*** Opening Data to use ***

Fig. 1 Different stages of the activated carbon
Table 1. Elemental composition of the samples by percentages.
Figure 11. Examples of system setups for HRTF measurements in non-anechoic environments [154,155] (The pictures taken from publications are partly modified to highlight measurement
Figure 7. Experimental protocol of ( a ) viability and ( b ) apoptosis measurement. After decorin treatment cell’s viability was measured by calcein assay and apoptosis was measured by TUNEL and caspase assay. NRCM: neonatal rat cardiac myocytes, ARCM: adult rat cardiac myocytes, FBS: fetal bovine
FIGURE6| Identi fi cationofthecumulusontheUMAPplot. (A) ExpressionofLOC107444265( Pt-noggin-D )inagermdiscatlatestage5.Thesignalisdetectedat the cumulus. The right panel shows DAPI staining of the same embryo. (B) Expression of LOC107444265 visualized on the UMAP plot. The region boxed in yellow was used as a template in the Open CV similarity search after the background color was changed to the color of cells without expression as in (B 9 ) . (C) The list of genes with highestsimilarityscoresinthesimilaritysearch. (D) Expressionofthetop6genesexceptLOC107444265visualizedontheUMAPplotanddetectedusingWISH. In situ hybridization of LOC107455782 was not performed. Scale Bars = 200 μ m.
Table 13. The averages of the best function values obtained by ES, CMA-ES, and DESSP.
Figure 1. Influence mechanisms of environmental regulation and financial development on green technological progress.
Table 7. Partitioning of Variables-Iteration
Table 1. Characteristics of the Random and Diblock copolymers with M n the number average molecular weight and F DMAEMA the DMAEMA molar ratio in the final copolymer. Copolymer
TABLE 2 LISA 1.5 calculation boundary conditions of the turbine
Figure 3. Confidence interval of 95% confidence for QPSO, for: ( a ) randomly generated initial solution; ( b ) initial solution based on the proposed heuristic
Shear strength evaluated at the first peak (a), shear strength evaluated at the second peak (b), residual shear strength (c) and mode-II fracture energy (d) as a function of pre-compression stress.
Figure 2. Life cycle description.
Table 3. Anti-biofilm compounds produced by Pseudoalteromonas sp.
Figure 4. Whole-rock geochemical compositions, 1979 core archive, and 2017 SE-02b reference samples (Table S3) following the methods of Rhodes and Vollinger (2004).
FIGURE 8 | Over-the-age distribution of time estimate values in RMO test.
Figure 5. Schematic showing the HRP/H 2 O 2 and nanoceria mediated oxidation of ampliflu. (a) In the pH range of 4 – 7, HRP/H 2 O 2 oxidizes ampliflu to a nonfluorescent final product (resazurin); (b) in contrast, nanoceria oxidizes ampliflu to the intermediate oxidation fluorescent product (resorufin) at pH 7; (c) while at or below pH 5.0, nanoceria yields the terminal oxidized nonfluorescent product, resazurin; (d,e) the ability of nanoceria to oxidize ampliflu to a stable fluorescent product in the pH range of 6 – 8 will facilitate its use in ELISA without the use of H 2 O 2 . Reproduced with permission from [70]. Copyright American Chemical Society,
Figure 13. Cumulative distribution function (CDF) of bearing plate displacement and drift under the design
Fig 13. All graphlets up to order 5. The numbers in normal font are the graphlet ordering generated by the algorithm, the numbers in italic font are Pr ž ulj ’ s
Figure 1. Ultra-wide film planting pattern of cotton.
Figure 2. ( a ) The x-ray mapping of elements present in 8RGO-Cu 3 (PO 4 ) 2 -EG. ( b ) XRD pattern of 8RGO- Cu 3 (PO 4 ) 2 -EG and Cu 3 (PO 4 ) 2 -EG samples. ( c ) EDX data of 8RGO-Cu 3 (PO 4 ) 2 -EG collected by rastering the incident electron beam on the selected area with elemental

*** Closing Data to use ***

■ Work to complete ■
Reproduce exactly, with nothing added, the lines from the one that contains "Figure 5. Schematic" to the end of the data.

■ Completed exercise ■
Figure 5. Schematic showing the HRP/H 2 O 2 and nanoceria mediated oxidation of ampliflu. (a) In the pH range of 4 – 7, HRP/H 2 O 2 oxidizes ampliflu to a nonfluorescent final product (resazurin); (b) in contrast, nanoceria oxidizes ampliflu to the intermediate oxidation fluorescent product (resorufin) at pH 7; (c) while at or below pH 5.0, nanoceria yields the terminal oxidized nonfluorescent product, resazurin; (d,e) the ability of nanoceria to oxidize ampliflu to a stable fluorescent product in the pH range of 6 – 8 will facilitate its use in ELISA without the use of H 2 O 2 . Reproduced with permission from [70]. Copyright American Chemical Society,
Figure 13. Cumulative distribution function (CDF) of bearing plate displacement and drift under the design
Fig 13. All graphlets up to order 5. The numbers in normal font are the graphlet ordering generated by the algorithm, the numbers in italic font are Pr ž ulj ’ s
Figure 1. Ultra-wide film planting pattern of cotton.
Figure 2. ( a ) The x-ray mapping of elements present in 8RGO-Cu 3 (PO 4 ) 2 -EG. ( b ) XRD pattern of 8RGO- Cu 3 (PO 4 ) 2 -EG and Cu 3 (PO 4 ) 2 -EG samples. ( c ) EDX data of 8RGO-Cu 3 (PO 4 ) 2 -EG collected by rastering the incident electron beam on the selected area with elemental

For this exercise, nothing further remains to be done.